HazleNutt · 12/03/2012 08:49

I am also wondering what she thinks happens at such ceremonies that would make them inappropriate for children. Can you ask?

lesley33 · 12/03/2012 08:51

I would be so tempted to afterwards "hint" at inappropriateness. For example, the wedding was great......but DS was a bit,,erm surprised...by some of the entertainment,. MIL - What do you mean? Me - oh erm...nothing

But I am a bit evil in that way.

noblegiraffe · 12/03/2012 08:52

She is right, gay is contagious. Taking children to a place where gay is openly present is as irresponsible as a chicken-pox party.

Then they'll go back to school and potentially pass on the gay to other children.

CaoNiMa · 12/03/2012 10:05

I would tell her in no uncertain terms to change her attitude quick-smart if she wants to be a part of her GCs' lives. I wouldn't tolerate homophobes around my children.

BertieBotts · 12/03/2012 10:08

It took me ages to work out what you were on about. I thought perhaps MIL was assuming that since it was a gay relationship there were unlikely to be children there, or some kind of stereotype about gay men not liking children, or something... Confused Then I read everyone else's responses and understood.

I agree with others, why are you even asking? It's clearly not an issue for you so why would it be an issue to take the children?

OldGreyWiffleTest · 12/03/2012 10:18

What you are all missing is the fact that, until 1967, homosexuality was illegal. The press, articles etc. before that date portrayed gays as criminals and 'child perverters'. This is a culture that many older people were brought up with, and it still sticks with some people.

Just ignore her.

AMumInScotland · 12/03/2012 10:31

I assume your dear friend, and his partner, have met your children. That they come to your house and you go to theirs. So what exactly does your MIL think is going to happen on their wedding day that is so terrible? I'd cut her some slack because it's a generational thing. But assure her that these people are in your childrens lives, and that you love and trust them, and that you'd not think of leaving your children out any more than you would for a straight couple's wedding.

▸ Excerpted data:
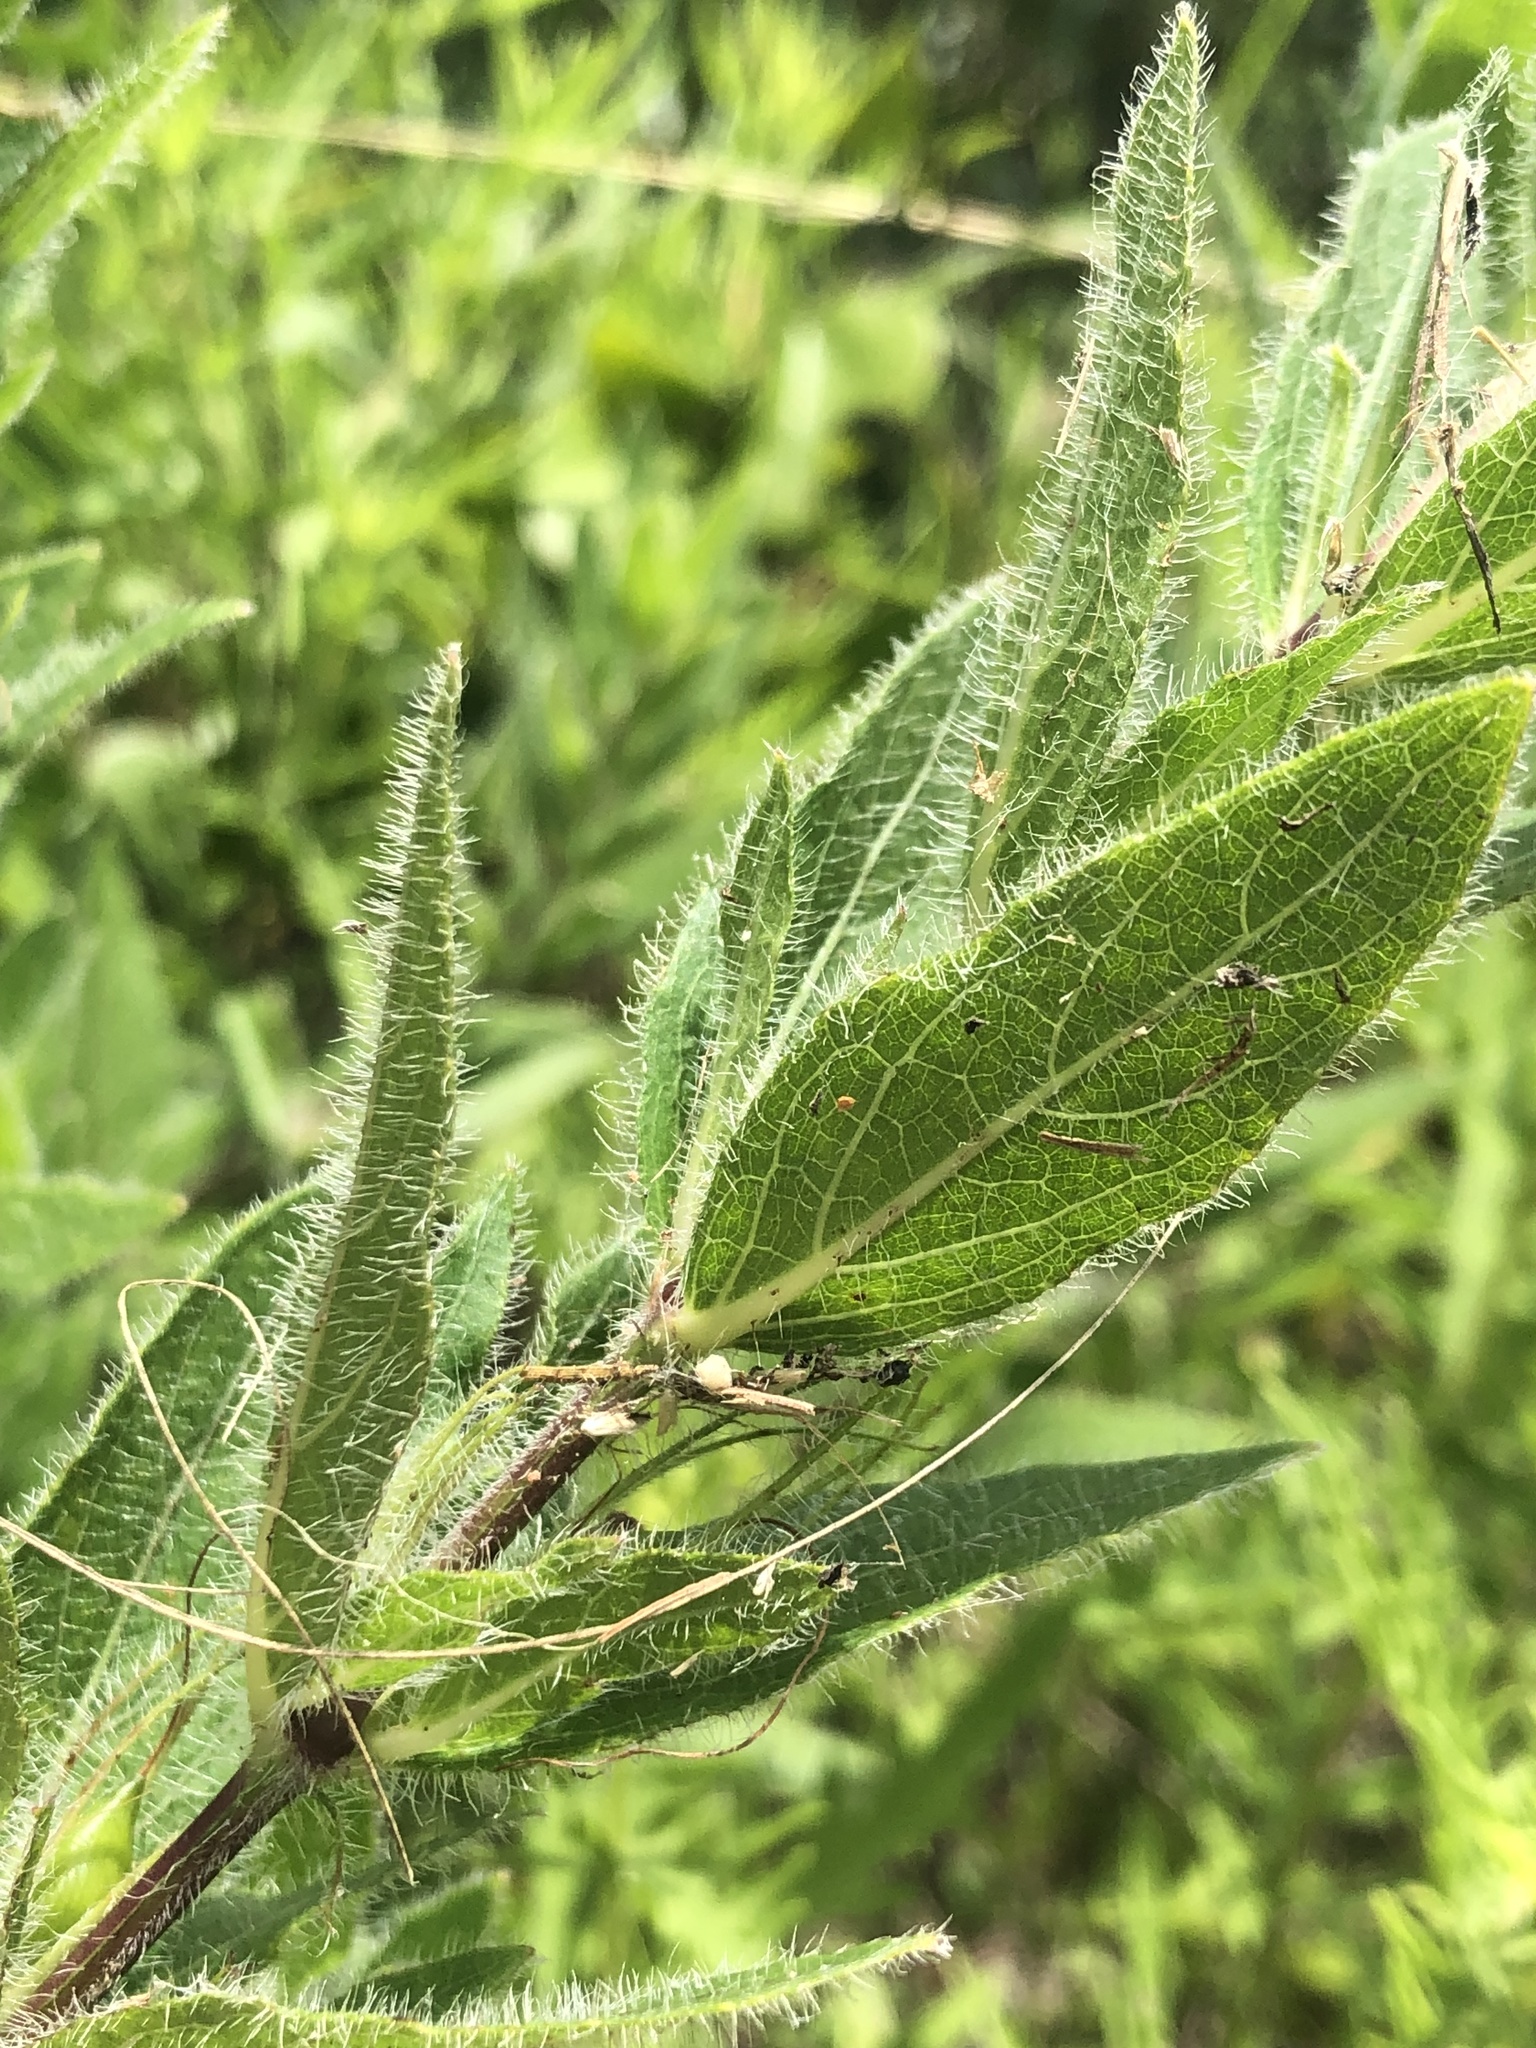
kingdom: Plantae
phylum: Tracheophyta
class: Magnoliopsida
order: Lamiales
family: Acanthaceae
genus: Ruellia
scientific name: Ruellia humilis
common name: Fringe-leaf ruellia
--
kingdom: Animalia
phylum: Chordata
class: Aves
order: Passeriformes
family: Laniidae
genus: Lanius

▸ Task list:
1: List the username of every poster who appears in the forum thread above.
2: Transcribe the forum thread word for word from "HazleNutt · 12/03/2012" to "in that way.".
3: Answer these questions about the forum thread, one line each.
(a) At what time did noblegiraffe post?
(b) Until what year was homosexuality illegal, according to OldGreyWiffleTest?
(c) Which poster says they would not tolerate homophobes around their children?

▸ Your responses:
1: The posters are HazleNutt, lesley33, noblegiraffe, CaoNiMa, BertieBotts, OldGreyWiffleTest, and AMumInScotland.

2:
HazleNutt · 12/03/2012 08:49

I am also wondering what she thinks happens at such ceremonies that would make them inappropriate for children. Can you ask?

lesley33 · 12/03/2012 08:51

I would be so tempted to afterwards "hint" at inappropriateness. For example, the wedding was great......but DS was a bit,,erm surprised...by some of the entertainment,. MIL - What do you mean? Me - oh erm...nothing

But I am a bit evil in that way.

3:
(a) Noblegiraffe posted at 08:52.
(b) According to OldGreyWiffleTest, homosexuality was illegal until 1967.
(c) CaoNiMa says they would not tolerate homophobes around their children.